On November 17, 2020, the Minister of Innovation, Science and Industry, Navdeep Bains, proposed a significant overhaul to Canada’s privacy legislation that would reinsert Canada as a leader on the international stage of privacy protection. If enacted, Bill C-11 (An Act to enact the Consumer Privacy Protection Act and the Personal Information and Data Protection Tribunal Act and to make consequential and related amendments to other Acts, or Digital Charter Implementation Act, 2020), would replace the Personal Information Protection and Electronic Documents Act (PIPEDA).
Part of Bill C-11 known as the Consumer Protection Privacy Act (CPPA), in its proposed form, would impose significant monetary penalties, including administrative monetary penalties up to the higher of $10,000,000 and three per cent of the organization’s gross global revenue in the financial year prior to the one in which the penalty is imposed, and for more egregious conduct, a fine up to the higher of $25,000,000 and five per cent of the organization’s gross global revenue in its previous financial year.

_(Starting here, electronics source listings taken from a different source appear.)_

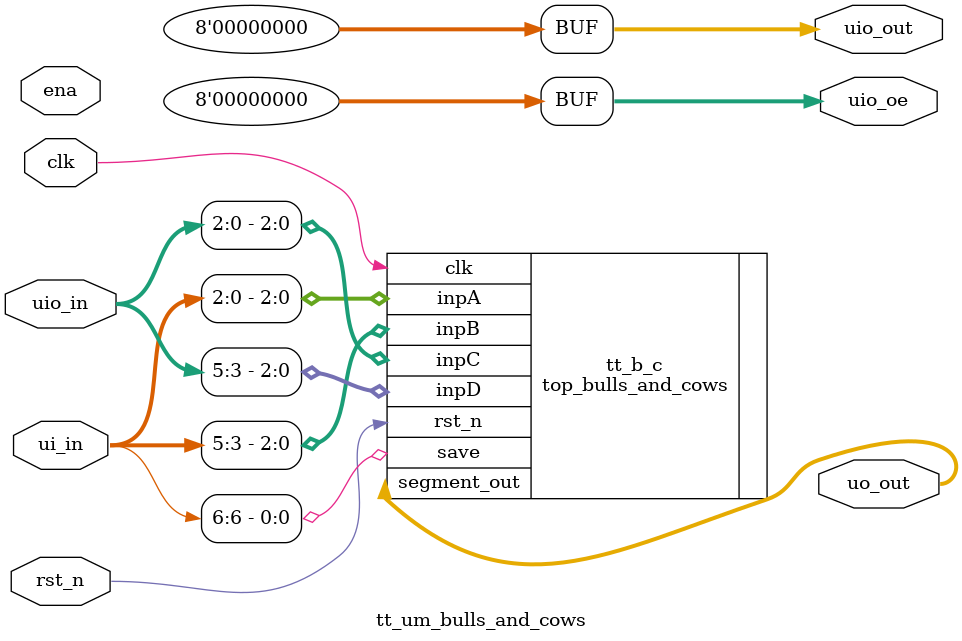
<source format=v>
module tt_um_bulls_and_cows (
    input  wire [7:0] ui_in,    // Dedicated inputs
    output wire [7:0] uo_out,   // Dedicated outputs
    input  wire [7:0] uio_in,   // IOs: Input path
    output wire [7:0] uio_out,  // IOs: Output path
    output wire [7:0] uio_oe,   // IOs: Enable path (active high: 0=input, 1=output)
    input  wire       ena,
    input  wire       clk,
    input  wire       rst_n
);

assign uio_oe = 0;
assign uio_out= 0;

top_bulls_and_cows tt_b_c(.clk(clk),
                         .rst_n(rst_n),
                         .inpA(ui_in[2:0]),
                         .inpB(ui_in[5:3]),
                         .inpC(uio_in[2:0]),
                         .inpD(uio_in[5:3]),
                         .save(ui_in[6]),
                         .segment_out(uo_out));

endmodule
</source>
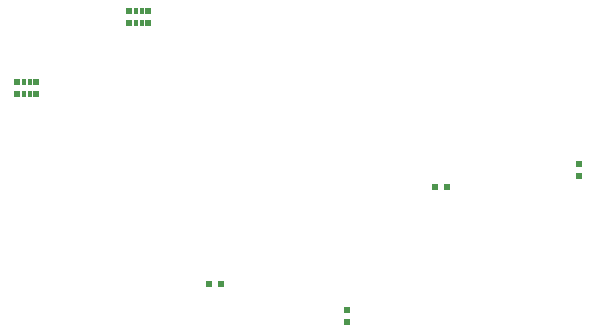
<source format=gbr>
G04 EAGLE Gerber RS-274X export*
G75*
%MOMM*%
%FSLAX34Y34*%
%LPD*%
%INSolderpaste Bottom*%
%IPPOS*%
%AMOC8*
5,1,8,0,0,1.08239X$1,22.5*%
G01*
%ADD10R,0.497841X0.500000*%
%ADD11R,0.300000X0.500000*%
%ADD12R,0.500000X0.600000*%
%ADD13R,0.600000X0.500000*%


D10*
X117739Y283544D03*
D11*
X112228Y283544D03*
X107228Y283544D03*
D10*
X101717Y283544D03*
X101717Y293544D03*
D11*
X107228Y293544D03*
X112228Y293544D03*
D10*
X117739Y293544D03*
X22743Y223346D03*
D11*
X17232Y223346D03*
X12232Y223346D03*
D10*
X6721Y223346D03*
X6721Y233346D03*
D11*
X12232Y233346D03*
X17232Y233346D03*
D10*
X22743Y233346D03*
D12*
X360252Y144780D03*
X370252Y144780D03*
D13*
X286004Y40052D03*
X286004Y30052D03*
X482600Y154004D03*
X482600Y164004D03*
D12*
X168990Y62230D03*
X178990Y62230D03*
M02*

</source>
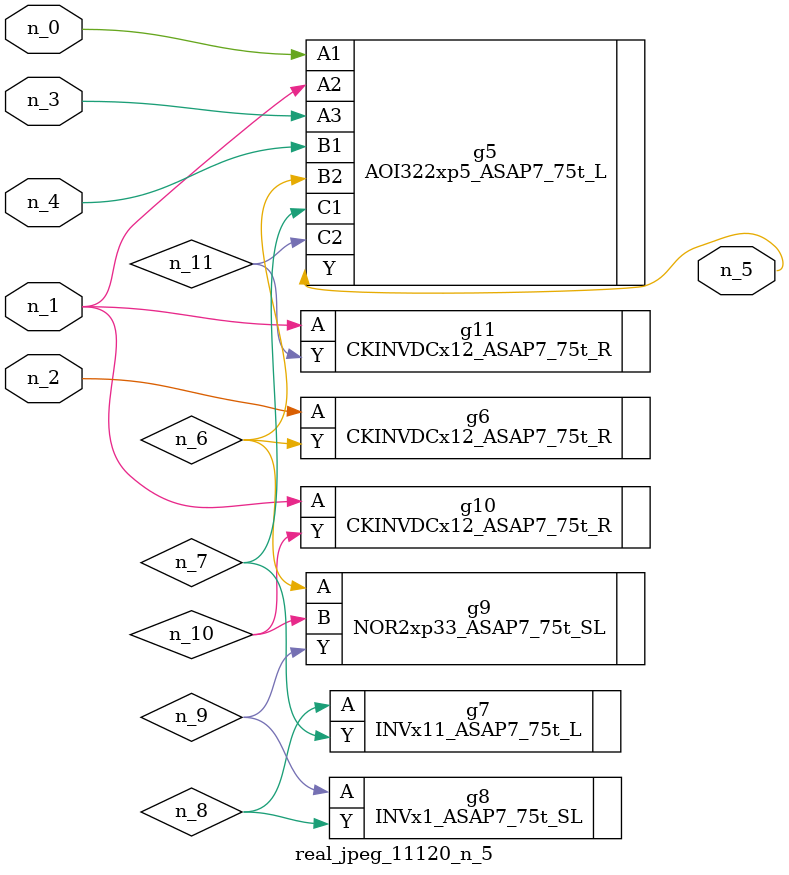
<source format=v>
module real_jpeg_11120_n_5 (n_4, n_0, n_1, n_2, n_3, n_5);

input n_4;
input n_0;
input n_1;
input n_2;
input n_3;

output n_5;

wire n_8;
wire n_11;
wire n_6;
wire n_7;
wire n_10;
wire n_9;

AOI322xp5_ASAP7_75t_L g5 ( 
.A1(n_0),
.A2(n_1),
.A3(n_3),
.B1(n_4),
.B2(n_6),
.C1(n_7),
.C2(n_11),
.Y(n_5)
);

CKINVDCx12_ASAP7_75t_R g10 ( 
.A(n_1),
.Y(n_10)
);

CKINVDCx12_ASAP7_75t_R g11 ( 
.A(n_1),
.Y(n_11)
);

CKINVDCx12_ASAP7_75t_R g6 ( 
.A(n_2),
.Y(n_6)
);

NOR2xp33_ASAP7_75t_SL g9 ( 
.A(n_6),
.B(n_10),
.Y(n_9)
);

INVx11_ASAP7_75t_L g7 ( 
.A(n_8),
.Y(n_7)
);

INVx1_ASAP7_75t_SL g8 ( 
.A(n_9),
.Y(n_8)
);


endmodule
</source>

While the Privacy Commissioner of Canada (Commissioner) will not have power to impose the monetary penalties and fines, it will have the power to recommend such penalties and fines to a newly-proposed tribunal. Pursuant to Bill C-11, the proposed Personal Information and Data Protection Tribunal (the “Data Protection Tribunal”) would have powers to impose monetary penalties and fines on an organization after giving the organization and the Commissioner the opportunity to make representations. The Data Protection Tribunal operates, in effect, as oversight to the findings of the Office of the Privacy Commissioner of Canada, with certain independence in its review and investigatory powers.
Bill C-11 also introduces a statutory-based private right of action against organizations for damages for loss or injury suffered by individuals from contravention of the CPPA.
CPPA imposes additional obligations on organizations surrounding privacy policies and practices, and provides new rights to individuals which are consistent with those reflected in the European Union’s GDPR. In addition to carrying over some existing rights from PIPEDA into the CPPA, individuals will have the right to be informed of automated decision making, and the right to portability of personal information.
The CPPA, however, is not all increased risk for organizations. It introduces a number of key terms that provide clarity and support for common and reasonable business operations. The CPPA introduces new exemptions to consent requirements, including for legitimate business activities, and grants organizations clearer rights surrounding de-identified information. The CPPA reflects welcome clarification surrounding outsourcing and service provider relationships. As a relief to many organizations, the CPPA does not impose added restrictions on the transborder flow of personal information, although there are certain considerations for organizations when addressing transborder flow of information.
In an interesting twist, the CPPA introduces a concept of a certification program which, to the extent an organization complies, provides some protection for organizations against penalties in certain circumstances. Furthermore, the CPPA provides that organizations are able to rely on a defence of due diligence to claims against it in certain instances.
It’s important to remember that while the federal government drafted the legislation, commentary from the Office of the Privacy Commissioner of Canada and others is outstanding and is being sought. The current Privacy Commissioner of Canada, Daniel Therrien, has already briefly weighed in on the proposed new legislation with support for many of the provisions, but with concern surrounding some, including the proposed tribunal and the speed with which individuals may be afforded remedies for breach.
Canada is on a trajectory to be front and centre in the global discussion surrounding data protection standards and business risks. Aside from Bill C-11, earlier this year, we summarized Quebec’s proposed legislative overhaul to its private sector privacy laws. Quebec’s Bill-64, which pushed Quebec and, practically speaking, Canada toward a more aggressive privacy regime by introducing significant monetary penalties, fines and a private right of action, coupled with increasing rights for individuals opposite organizations. Additionally, a few months ago, Ontario introduced its desire to have its own “made in Ontario” private sector privacy law. Despite the hope that the introduction of Bill C-11 would quell Ontario’s desire to have its own private sector legislation, Ontario’s Privacy Commissioner has recently indicated her continued intent to recommend an Ontario-specific legislation. Earlier this year, Canada’s Competition Bureau imposed a $9.5 million penalty against Facebook for misleading statements relating to individual’s privacy rights.
Canada appears to be flexing its muscles in a significant manner in relation to privacy protection. However, Canada has a relatively small commercial market in the global environment. Imposing significant obligations on organizations, paired with the steep risk profile for failure to comply, may cause certain organizations to question whether Canada’s market is worth the risk, and may result in organizations being far more cautious when considering doing business in Canada.